__What to produce__: The copy you give must match the listing below exactly and contain no pictures.

__Dataset excerpt__:
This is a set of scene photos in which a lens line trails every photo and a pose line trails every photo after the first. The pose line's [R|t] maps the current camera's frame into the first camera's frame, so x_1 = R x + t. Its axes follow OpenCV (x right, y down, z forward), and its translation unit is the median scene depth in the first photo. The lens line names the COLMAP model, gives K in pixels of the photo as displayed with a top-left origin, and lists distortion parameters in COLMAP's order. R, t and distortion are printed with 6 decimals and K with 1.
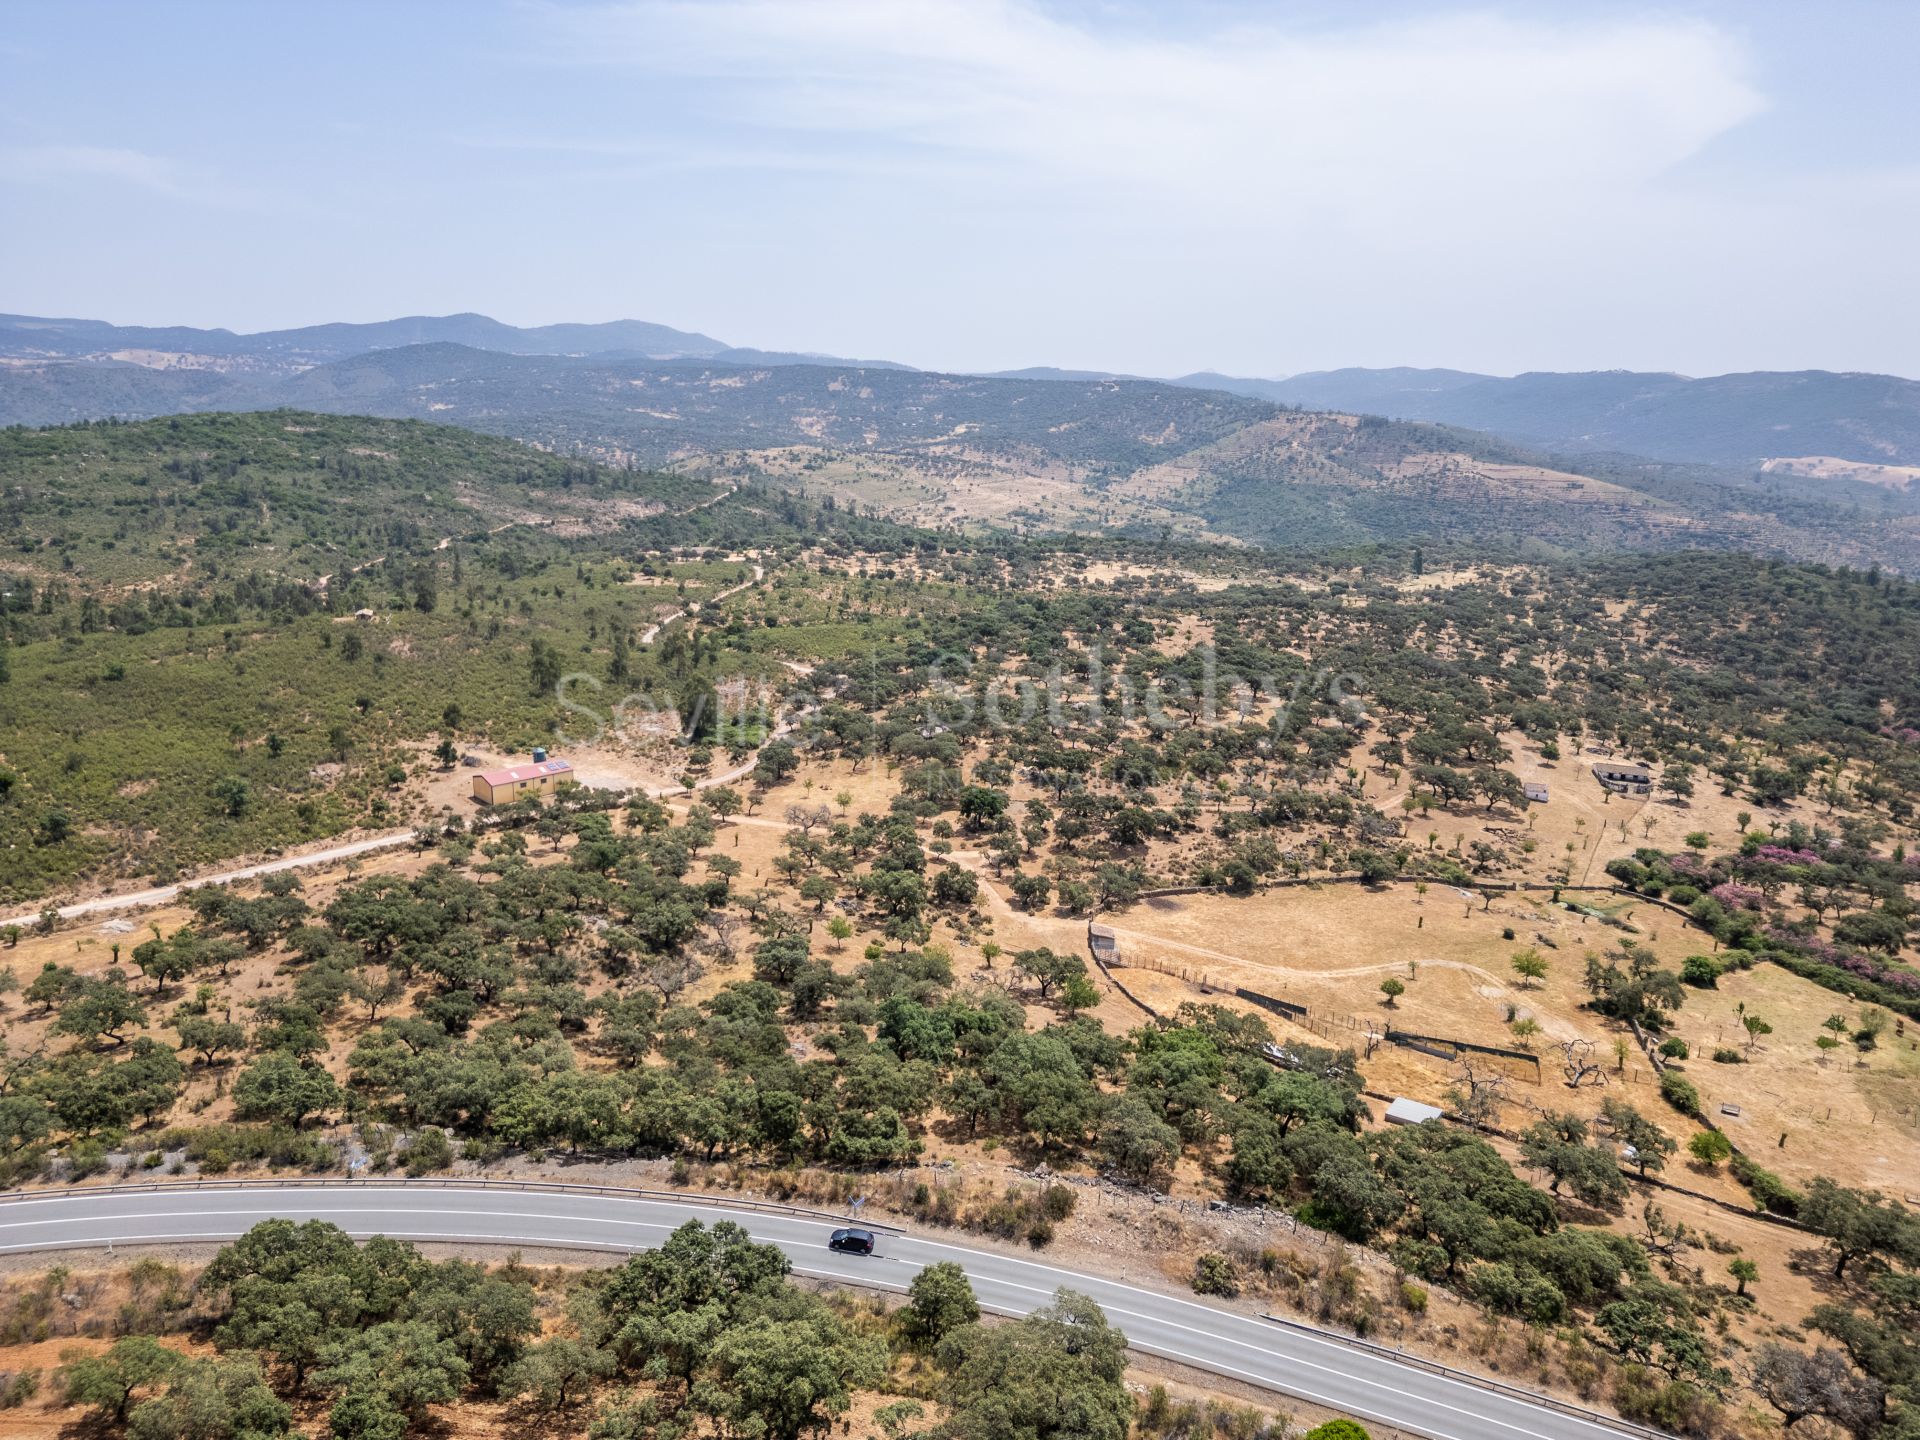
lens RADIAL K [[1352.4, 0, 960.0], [0, 1352.4, 720.0], [0, 0, 1]] dist [0.106953, -0.159336]
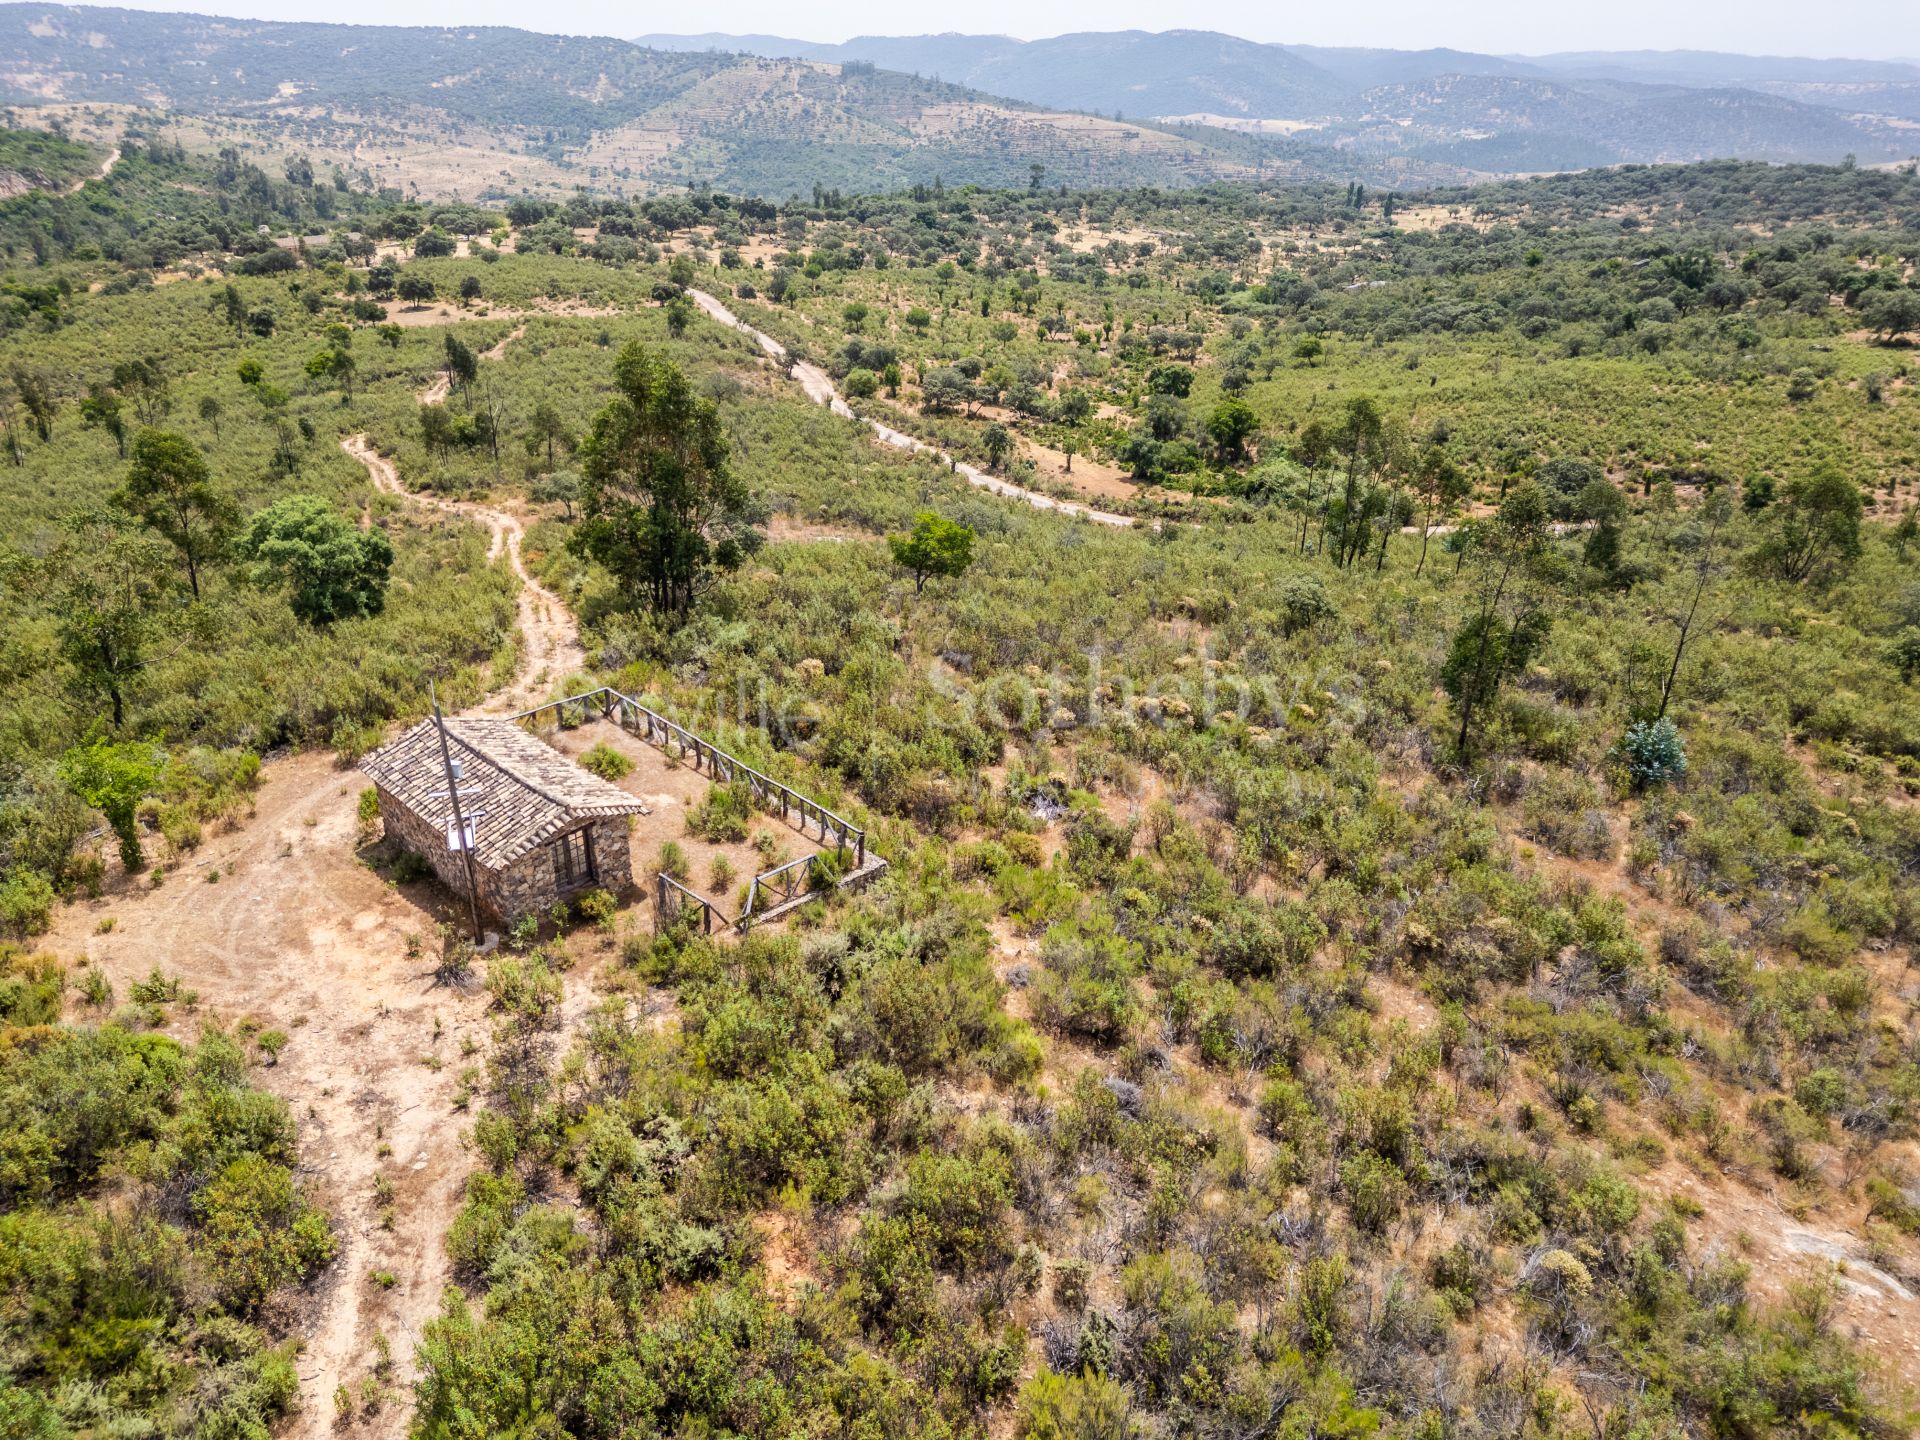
lens RADIAL K [[1360.5, 0, 960.0], [0, 1360.5, 720.0], [0, 0, 1]] dist [0.060444, -0.048241]
pose [[0.878533, -0.214617, 0.426755, -0.198928], [0.124245, 0.965303, 0.229680, -0.043655], [-0.461241, -0.148759, 0.874715, 0.407399]]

__Expected output__:
This is a set of scene photos in which a lens line trails every photo and a pose line trails every photo after the first. The pose line's [R|t] maps the current camera's frame into the first camera's frame, so x_1 = R x + t. Its axes follow OpenCV (x right, y down, z forward), and its translation unit is the median scene depth in the first photo. The lens line names the COLMAP model, gives K in pixels of the photo as displayed with a top-left origin, and lists distortion parameters in COLMAP's order. R, t and distortion are printed with 6 decimals and K with 1.
lens RADIAL K [[1352.4, 0, 960.0], [0, 1352.4, 720.0], [0, 0, 1]] dist [0.106953, -0.159336]
lens RADIAL K [[1360.5, 0, 960.0], [0, 1360.5, 720.0], [0, 0, 1]] dist [0.060444, -0.048241]
pose [[0.878533, -0.214617, 0.426755, -0.198928], [0.124245, 0.965303, 0.229680, -0.043655], [-0.461241, -0.148759, 0.874715, 0.407399]]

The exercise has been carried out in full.